Right on. That having been said, there are people who would disagree. It is very common to see even sophisticated logicians claim such things as the independence of the continuum hypothesis from ZFC to be manifestations of the GIT phenomenon. But they are wrong; GIT has nothing to do with it. They are just other examples of some theory not entailing some proposition, a not particularly rare phenomenon.
It seems to me Cognitive Tide, in using the language of “provable within the system”*, was speaking perfectly cromulently. It is standard to use “provable” in such a way as to count an axiomatic theory as proving its axioms (“A is provable (from theory T)” meaning simply that there are axioms within T which entail A).
[*: That having been said, Cognitive Theory also speaks later of “axiom that is not provable”, so I’m not certain exactly how he is using the language of “provable” and “axiom”. It doesn’t really matter.]
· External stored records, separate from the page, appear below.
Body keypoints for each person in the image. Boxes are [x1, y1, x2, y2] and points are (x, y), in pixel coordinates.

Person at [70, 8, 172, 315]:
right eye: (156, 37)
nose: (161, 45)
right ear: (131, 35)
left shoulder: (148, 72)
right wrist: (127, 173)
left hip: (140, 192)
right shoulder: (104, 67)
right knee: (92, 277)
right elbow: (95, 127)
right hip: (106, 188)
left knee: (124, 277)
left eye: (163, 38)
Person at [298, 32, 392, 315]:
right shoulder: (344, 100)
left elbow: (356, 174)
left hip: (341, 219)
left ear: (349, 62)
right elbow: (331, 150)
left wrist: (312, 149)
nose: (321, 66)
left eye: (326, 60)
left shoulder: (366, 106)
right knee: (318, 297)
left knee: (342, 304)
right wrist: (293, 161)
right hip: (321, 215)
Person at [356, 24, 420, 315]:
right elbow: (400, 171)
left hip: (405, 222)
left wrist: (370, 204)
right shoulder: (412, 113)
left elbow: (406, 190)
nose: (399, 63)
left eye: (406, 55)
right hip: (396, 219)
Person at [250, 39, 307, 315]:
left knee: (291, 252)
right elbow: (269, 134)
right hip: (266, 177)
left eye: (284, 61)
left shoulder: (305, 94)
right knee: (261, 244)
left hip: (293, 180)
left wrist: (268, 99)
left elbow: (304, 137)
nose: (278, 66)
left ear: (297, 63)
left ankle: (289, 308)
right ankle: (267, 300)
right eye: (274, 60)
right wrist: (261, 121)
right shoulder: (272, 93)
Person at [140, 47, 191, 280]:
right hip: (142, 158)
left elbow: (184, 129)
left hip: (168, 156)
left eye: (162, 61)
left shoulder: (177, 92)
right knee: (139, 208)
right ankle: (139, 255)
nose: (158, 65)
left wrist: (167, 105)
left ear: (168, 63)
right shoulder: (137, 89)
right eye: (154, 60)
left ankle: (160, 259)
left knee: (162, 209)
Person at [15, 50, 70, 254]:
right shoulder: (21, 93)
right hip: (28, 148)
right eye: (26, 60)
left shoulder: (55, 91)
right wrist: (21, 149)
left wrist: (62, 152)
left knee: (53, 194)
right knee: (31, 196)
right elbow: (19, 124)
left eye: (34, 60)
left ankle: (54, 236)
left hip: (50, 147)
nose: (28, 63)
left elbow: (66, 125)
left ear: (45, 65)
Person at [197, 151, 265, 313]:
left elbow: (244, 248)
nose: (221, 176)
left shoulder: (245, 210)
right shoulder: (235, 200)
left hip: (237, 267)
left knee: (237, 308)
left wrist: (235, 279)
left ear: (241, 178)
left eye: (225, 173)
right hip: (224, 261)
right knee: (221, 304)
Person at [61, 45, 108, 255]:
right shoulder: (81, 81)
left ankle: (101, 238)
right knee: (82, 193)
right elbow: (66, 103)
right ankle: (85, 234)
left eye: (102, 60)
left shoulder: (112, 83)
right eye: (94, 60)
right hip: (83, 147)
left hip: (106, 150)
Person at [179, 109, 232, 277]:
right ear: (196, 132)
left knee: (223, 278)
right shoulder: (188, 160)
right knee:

Glad to have been of help.
The incompleteness theorem is irrelevant here, as noted above. Regardless:
You have made some claims about “.999… = 1” and equivalently “1 - .999… = 0” being unprovable within “the system”, without ever precisely specifying what “the system” is, and why we can be confident it does not prove these. I would note that there very much are a number of mathematical frameworks which DO prove these propositions, should one want to do so. Most trivially, we could simply consider a framework in which one of our basic definitions is that “.999…” is to be interpreted as equal to “1”, by fiat; perhaps you would find such a system uninteresting or poorly motivated. In which case, you can consider any of the other arguments given in this thread to motivate the identification, and note that they can be formalized in various frameworks as well.
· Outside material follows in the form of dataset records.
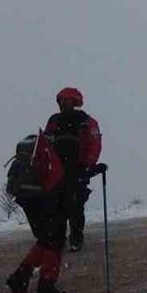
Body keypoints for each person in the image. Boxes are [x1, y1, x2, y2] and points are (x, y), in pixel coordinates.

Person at [5, 132, 71, 293]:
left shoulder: (43, 147)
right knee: (54, 241)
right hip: (43, 198)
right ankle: (45, 287)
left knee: (46, 239)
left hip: (29, 198)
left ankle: (20, 278)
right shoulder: (56, 150)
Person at [45, 87, 103, 252]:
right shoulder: (54, 120)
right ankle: (58, 238)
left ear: (75, 102)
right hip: (57, 170)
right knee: (56, 206)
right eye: (61, 101)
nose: (63, 104)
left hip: (78, 169)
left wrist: (88, 165)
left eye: (67, 100)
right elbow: (46, 143)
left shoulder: (87, 121)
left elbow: (95, 145)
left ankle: (76, 238)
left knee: (76, 205)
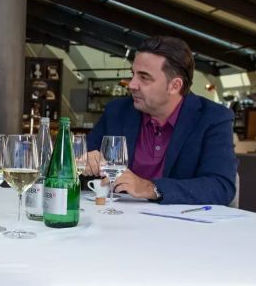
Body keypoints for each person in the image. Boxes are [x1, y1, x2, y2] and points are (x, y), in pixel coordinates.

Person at [86, 36, 237, 205]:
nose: (132, 85)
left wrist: (149, 188)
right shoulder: (117, 111)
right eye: (133, 74)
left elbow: (221, 186)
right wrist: (85, 160)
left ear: (175, 86)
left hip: (181, 227)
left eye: (144, 77)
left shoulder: (213, 118)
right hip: (118, 221)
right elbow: (78, 163)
That having been said, there will also be frameworks which fail to prove this, or even prove some other thing like “1 - .999… > 0”. As noted previously in the thread, we have, here as everywhere else in mathematics, a choice as to how to interpret our notation, and could choose, if we liked, to use the notation of “.999…” to mean various different things. Until we actually specify a particular formal system, there’s no point saying that it does or does not prove a particular claim about “.999…”, and even then, we can always consider other formal systems just as well.
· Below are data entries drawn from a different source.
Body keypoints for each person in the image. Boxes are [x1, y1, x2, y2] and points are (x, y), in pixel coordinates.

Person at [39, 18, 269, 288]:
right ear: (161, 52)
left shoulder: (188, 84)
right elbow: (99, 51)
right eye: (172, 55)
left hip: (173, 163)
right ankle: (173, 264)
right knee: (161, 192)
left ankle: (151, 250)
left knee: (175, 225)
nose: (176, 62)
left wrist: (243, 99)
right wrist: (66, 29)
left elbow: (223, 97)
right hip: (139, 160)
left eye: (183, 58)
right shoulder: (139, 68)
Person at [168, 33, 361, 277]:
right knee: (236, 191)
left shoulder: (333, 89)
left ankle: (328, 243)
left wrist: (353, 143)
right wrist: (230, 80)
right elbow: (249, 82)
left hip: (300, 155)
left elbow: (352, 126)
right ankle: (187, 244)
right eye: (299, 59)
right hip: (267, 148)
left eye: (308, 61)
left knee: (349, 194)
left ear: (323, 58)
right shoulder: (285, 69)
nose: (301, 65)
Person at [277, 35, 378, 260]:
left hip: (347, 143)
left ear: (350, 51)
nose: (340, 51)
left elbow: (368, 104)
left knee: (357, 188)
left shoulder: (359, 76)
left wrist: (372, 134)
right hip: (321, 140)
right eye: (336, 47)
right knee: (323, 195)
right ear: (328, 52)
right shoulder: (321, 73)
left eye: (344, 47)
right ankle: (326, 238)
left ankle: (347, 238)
[But standardly, mathematicians do use “.999…” to mean “1”. This is a definition they have settled upon which is convenient to them. See post 36.]
Are you asking “Usually, when one integrates, there is an idea of summing up infinitely many infinitesimal quantities (e.g., note the ‘dx’ in ‘the integral of x^2 dx’); how does one make sense of this in a framework without nonzero infinitesimals?”?
It is possible to rephrase all language of “infinitesimals” in such a development of calculus into language of “for small (but not infinitesimal!) such-and-such, we get an approximate result which is only off from the ideal by so-and-so, where the so-and-so can be made as small as we like (short of zero) by making the such-and-such sufficiently small”; if this sort of translation away of infinitesimals (sometimes called “(delta-)epsilontics”) appeals to you, you will find it developed in any standard modern book on analysis (and given lip service even in any modern textbook on introductory calculus).
That having been said, if, like the originators of the subject, you like using infinitesimals to understand integration, there’s nothing wrong with that (even if your teacher says there is!), and in some sense they’re lurking underneath anyway even if one does not formally reify them. Just because one may sometimes choose to restrict attention to one sort of quantity doesn’t mean one cannot use other sorts of quantities for other purposes. Go ahead and use infinitesimals to your heart’s content.
But it has nothing intrinsically to do with what “.999…” means, which is a question of NOTATION.